• [TASK] Pictures stay out of the copy; set down each line of the listing below exactly.

• [SUPPLIED MATERIAL]
****

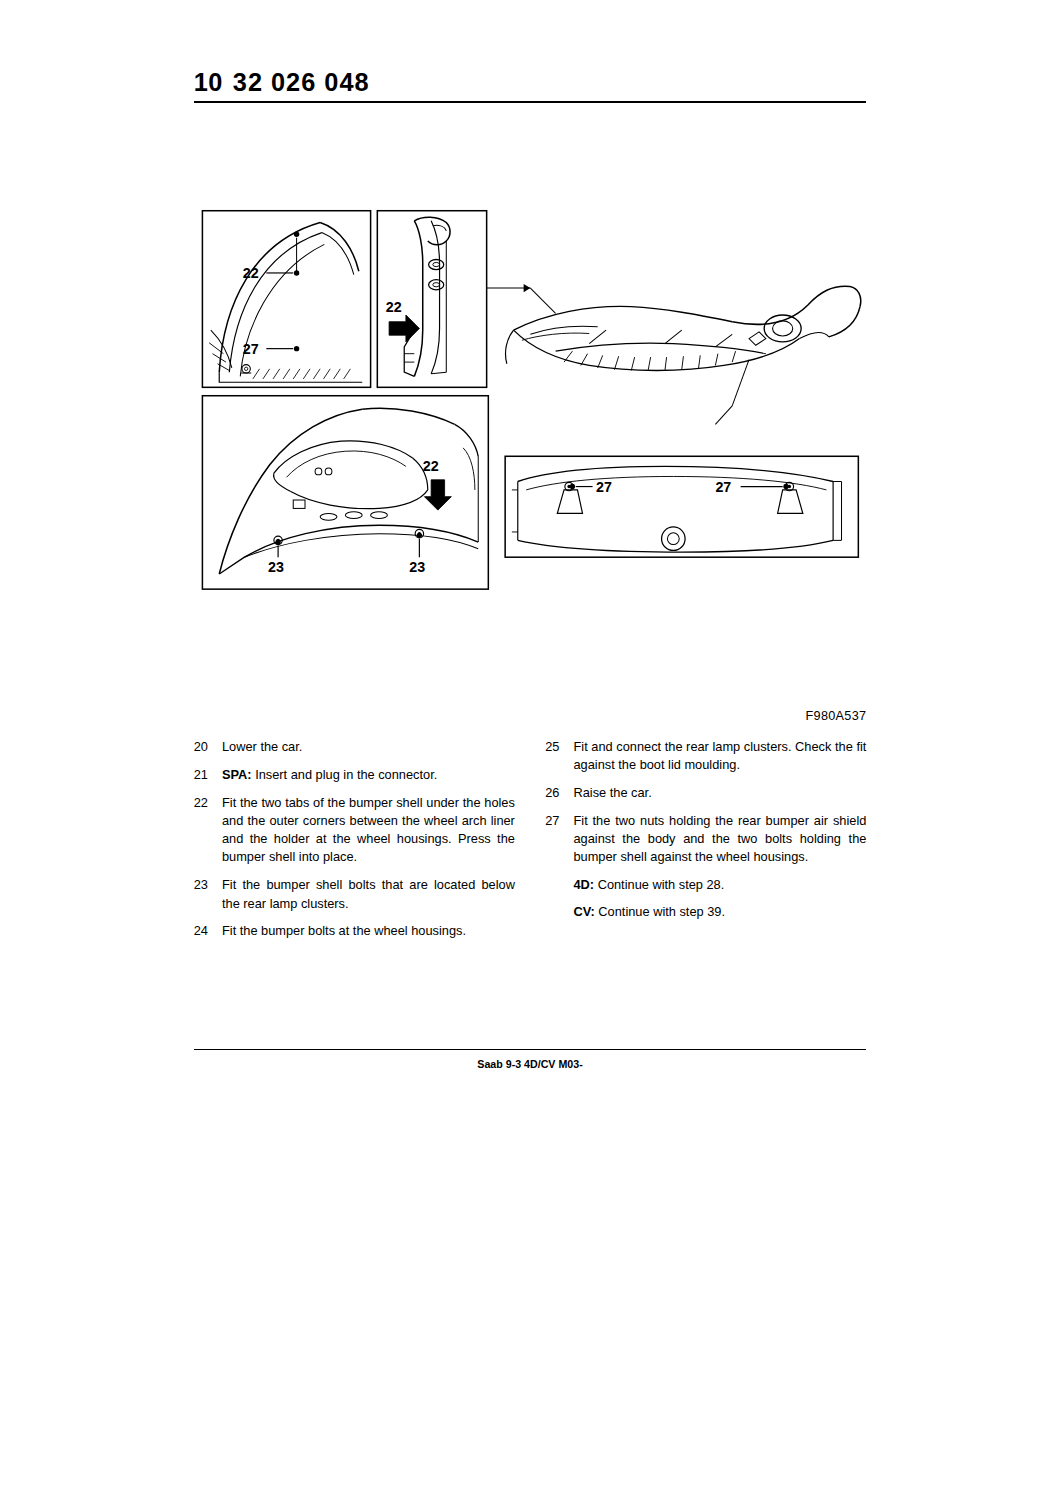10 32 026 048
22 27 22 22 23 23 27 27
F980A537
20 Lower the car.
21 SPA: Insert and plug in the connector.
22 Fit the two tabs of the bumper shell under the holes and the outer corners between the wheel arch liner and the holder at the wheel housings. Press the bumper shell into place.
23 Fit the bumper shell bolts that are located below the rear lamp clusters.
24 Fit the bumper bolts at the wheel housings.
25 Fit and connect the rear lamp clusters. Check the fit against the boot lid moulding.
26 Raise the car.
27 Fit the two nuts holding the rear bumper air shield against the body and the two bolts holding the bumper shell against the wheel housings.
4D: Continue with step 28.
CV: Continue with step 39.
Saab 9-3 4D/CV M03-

****

• [ANSWER TO THIS PROBLEM]
10 32 026 048
22 27 22 22 23 23 27 27
F980A537
20 Lower the car.
21 SPA: Insert and plug in the connector.
22 Fit the two tabs of the bumper shell under the holes and the outer corners between the wheel arch liner and the holder at the wheel housings. Press the bumper shell into place.
23 Fit the bumper shell bolts that are located below the rear lamp clusters.
24 Fit the bumper bolts at the wheel housings.
25 Fit and connect the rear lamp clusters. Check the fit against the boot lid moulding.
26 Raise the car.
27 Fit the two nuts holding the rear bumper air shield against the body and the two bolts holding the bumper shell against the wheel housings.
4D: Continue with step 28.
CV: Continue with step 39.
Saab 9-3 4D/CV M03-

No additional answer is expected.